=== Given information ===
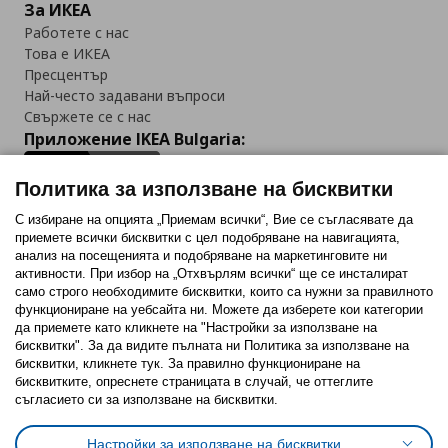
За ИКЕА
Работете с нас
Това е ИКЕА
Пресцентър
Най-често задавани въпроси
Свържете се с нас
Приложение IKEA Bulgaria:
Политика за използване на бисквитки
С избиране на опцията „Приемам всички“, Вие се съгласявате да
приемете всички бисквитки с цел подобряване на навигацията,
Последвайте ни:
анализ на посещенията и подобряване на маркетинговите ни
активности. При избор на „Отхвърлям всички“ ще се инсталират
Facebook
Twitter
Youtube
Pinterest
Instagram
само строго необходимитe бисквитки, които са нужни за правилното
функциониране на уебсайта ни. Можете да изберете кои категории
да приемете като кликнете на "Настройки за използване на
бисквитки". За да видите пълната ни Политика за използване на
бисквитки, кликнете тук. За правилно функциониране на
бисквитките, опреснете страницата в случай, че оттеглите
съгласието си за използване на бисквитки.
Политика за използване на бисквитки (Cookies)
Избор на настройки за използване на бисквитки
Настройки за използване на бисквитки
Условия за ползване на ikea.bg
Обща политика за личните данни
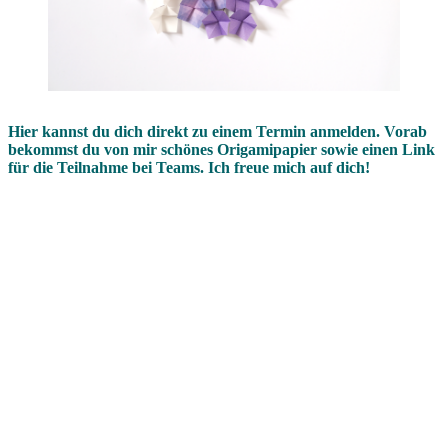
Hier kannst du dich direkt zu einem Termin anmelden. Vorab
bekommst du von mir schönes Origamipapier sowie einen Link
für die Teilnahme bei Teams. Ich freue mich auf dich!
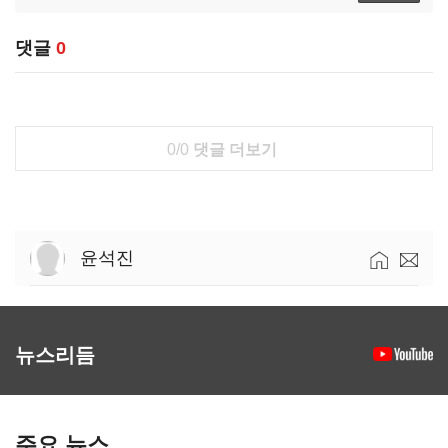
댓글
0
0/0
댓글 더보기
윤석진
뉴스리듬
주요 뉴스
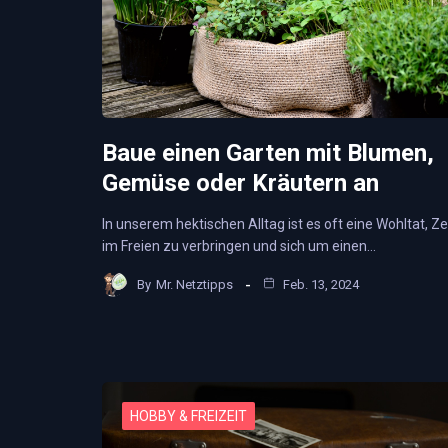
Baue einen Garten mit Blumen,
Gemüse oder Kräutern an
In unserem hektischen Alltag ist es oft eine Wohltat, Ze
im Freien zu verbringen und sich um einen…
By
Mr. Netztipps
Feb. 13, 2024
HOBBY & FREIZEIT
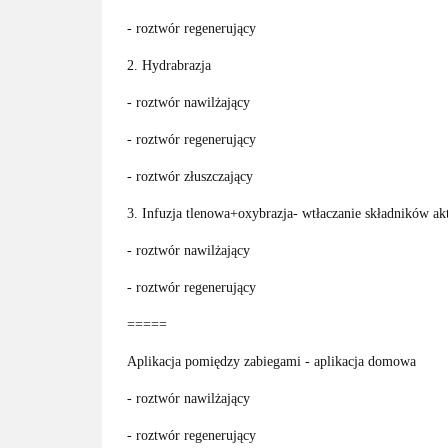
- roztwór regenerujący
2. Hydrabrazja
- roztwór nawilżający
- roztwór regenerujący
- roztwór złuszczający
3. Infuzja tlenowa+oxybrazja- wtłaczanie składników ak
- roztwór nawilżający
- roztwór regenerujący
=====
Aplikacja pomiędzy zabiegami - aplikacja domowa
- roztwór nawilżający
- roztwór regenerujący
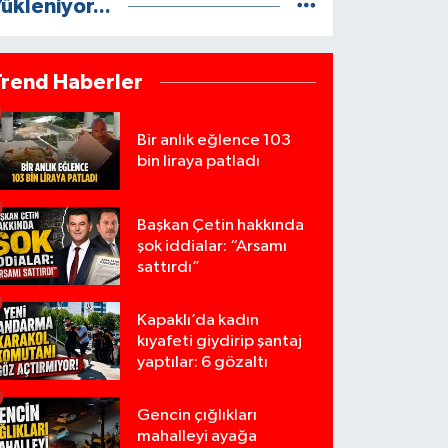
ükleniyor...
Trend Haberler
Bir anlık eğlence 103
bin liraya patladı
Başkan Çetin hakkında
şok iddialar: “Arsamı
sattırdı”
Kapaklı’da kadın
kıyafeti giydirip şantaj
yaptılar: 6 gözaltı
Gencin çığlıkları
mahalleyi ayağa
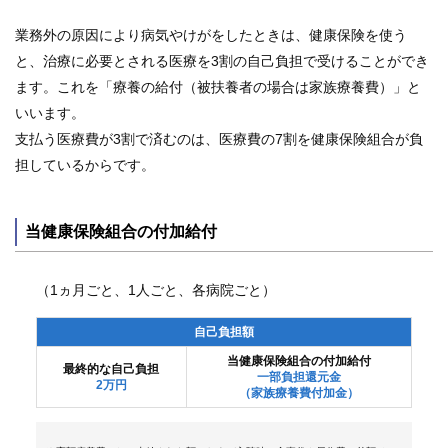
業務外の原因により病気やけがをしたときは、健康保険を使う
組
合
と、治療に必要とされる医療を3割の自己負担で受けることができ
案
ます。これを「療養の給付（被扶養者の場合は家族療養費）」と
内
いいます。
支払う医療費が3割で済むのは、医療費の7割を健康保険組合が負
担しているからです。
当健康保険組合の付加給付
（1ヵ月ごと、1人ごと、各病院ごと）
自己負担額
当健康保険組合の付加給付
最終的な自己負担
一部負担還元金
2万円
（家族療養費付加金）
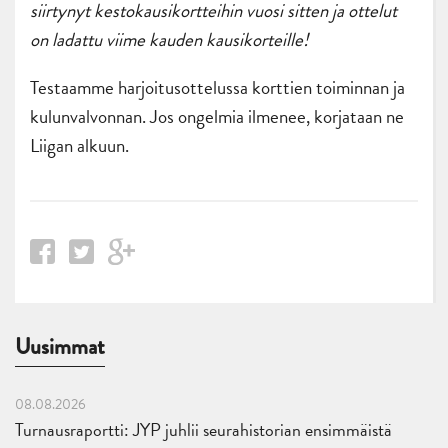
siirtynyt kestokausikortteihin vuosi sitten ja ottelut
on ladattu viime kauden kausikorteille!
Testaamme harjoitusottelussa korttien toiminnan ja
kulunvalvonnan. Jos ongelmia ilmenee, korjataan ne
Liigan alkuun.
Uusimmat
08.08.2026
Turnausraportti: JYP juhlii seurahistorian ensimmäistä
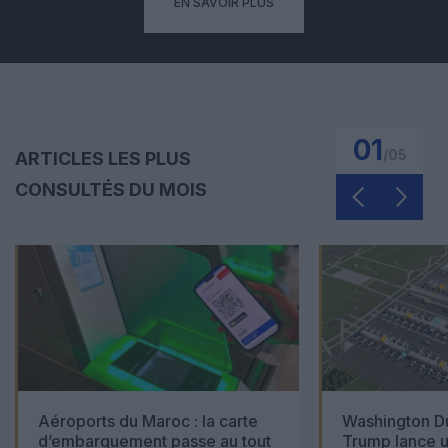
EN SAVOIR PLUS
01
/
05
ARTICLES LES PLUS
CONSULTÉS DU MOIS
Aéroports du Maroc : la carte
Washington Du
d’embarquement passe au tout
Trump lance u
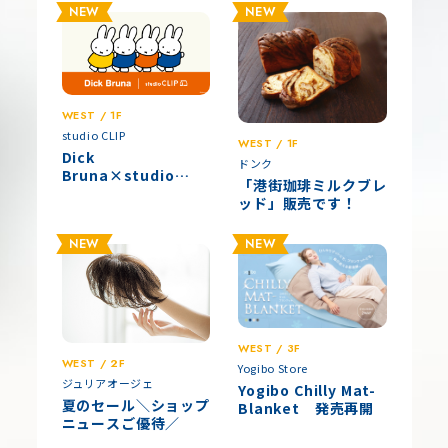
ー！！/
NEW
NEW
WEST / 1F
studio CLIP
WEST / 1F
Dick
ドンク
Bruna×studio
「港街珈琲ミルクブレ
CLIP第2弾お買い求め
ッド」販売です！
のお客様へのご案内
NEW
NEW
WEST / 3F
WEST / 2F
Yogibo Store
ジュリアオージェ
Yogibo Chilly Mat-
夏のセール＼ショップ
Blanket 発売再開
ニュースご優待／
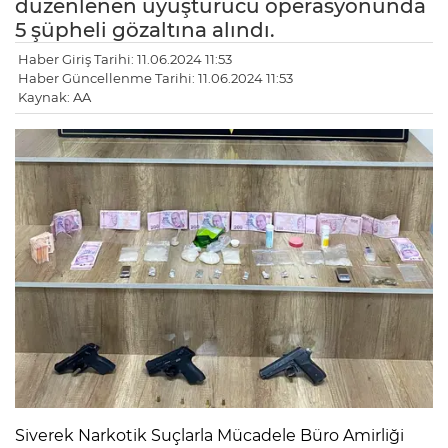
düzenlenen uyuşturucu operasyonunda
5 şüpheli gözaltına alındı.
Haber Giriş Tarihi: 11.06.2024 11:53
Haber Güncellenme Tarihi: 11.06.2024 11:53
Kaynak: AA
Siverek Narkotik Suçlarla Mücadele Büro Amirliği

=== What you will do ===
The expected result is every line from the material above that includes "използване".

=== Worked solution ===
Политика за използване на бисквитки
да приемете като кликнете на "Настройки за използване на
бисквитки". За да видите пълната ни Политика за използване на
съгласието си за използване на бисквитки.
Политика за използване на бисквитки (Cookies)
Избор на настройки за използване на бисквитки
Настройки за използване на бисквитки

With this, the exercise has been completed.